SUPPLIED MATERIAL.
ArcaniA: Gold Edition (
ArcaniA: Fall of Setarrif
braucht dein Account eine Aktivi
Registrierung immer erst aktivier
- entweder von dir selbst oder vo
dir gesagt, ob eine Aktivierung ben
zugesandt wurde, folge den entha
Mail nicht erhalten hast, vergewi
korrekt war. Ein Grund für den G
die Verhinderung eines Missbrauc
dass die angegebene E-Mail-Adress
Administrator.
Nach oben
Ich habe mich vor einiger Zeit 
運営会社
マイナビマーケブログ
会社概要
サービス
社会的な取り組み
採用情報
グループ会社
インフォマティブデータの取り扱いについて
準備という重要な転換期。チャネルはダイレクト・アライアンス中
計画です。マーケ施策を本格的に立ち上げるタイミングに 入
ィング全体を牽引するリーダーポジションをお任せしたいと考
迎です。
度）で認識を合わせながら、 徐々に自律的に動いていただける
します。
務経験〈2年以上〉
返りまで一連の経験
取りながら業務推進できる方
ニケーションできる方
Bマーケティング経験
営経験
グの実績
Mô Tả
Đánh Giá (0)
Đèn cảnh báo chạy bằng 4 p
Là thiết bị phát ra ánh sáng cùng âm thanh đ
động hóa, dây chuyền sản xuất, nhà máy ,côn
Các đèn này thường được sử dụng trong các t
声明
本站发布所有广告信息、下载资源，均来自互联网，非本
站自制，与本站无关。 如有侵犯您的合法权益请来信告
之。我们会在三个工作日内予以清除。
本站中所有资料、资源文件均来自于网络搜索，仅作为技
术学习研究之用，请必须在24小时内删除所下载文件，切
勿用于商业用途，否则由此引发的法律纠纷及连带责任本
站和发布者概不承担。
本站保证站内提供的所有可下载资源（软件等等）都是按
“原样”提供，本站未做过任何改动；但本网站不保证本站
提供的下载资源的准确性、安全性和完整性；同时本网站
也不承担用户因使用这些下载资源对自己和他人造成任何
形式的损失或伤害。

ABOUT THIS EXERCISE.
Reproduce verbatim only this range: the first line of the material through the line that contains "準備という重要な転換期。チャネルはダイレクト・アライアンス中", inclusive.

FINAL ANSWER.
ArcaniA: Gold Edition (
ArcaniA: Fall of Setarrif
braucht dein Account eine Aktivi
Registrierung immer erst aktivier
- entweder von dir selbst oder vo
dir gesagt, ob eine Aktivierung ben
zugesandt wurde, folge den entha
Mail nicht erhalten hast, vergewi
korrekt war. Ein Grund für den G
die Verhinderung eines Missbrauc
dass die angegebene E-Mail-Adress
Administrator.
Nach oben
Ich habe mich vor einiger Zeit 
運営会社
マイナビマーケブログ
会社概要
サービス
社会的な取り組み
採用情報
グループ会社
インフォマティブデータの取り扱いについて
準備という重要な転換期。チャネルはダイレクト・アライアンス中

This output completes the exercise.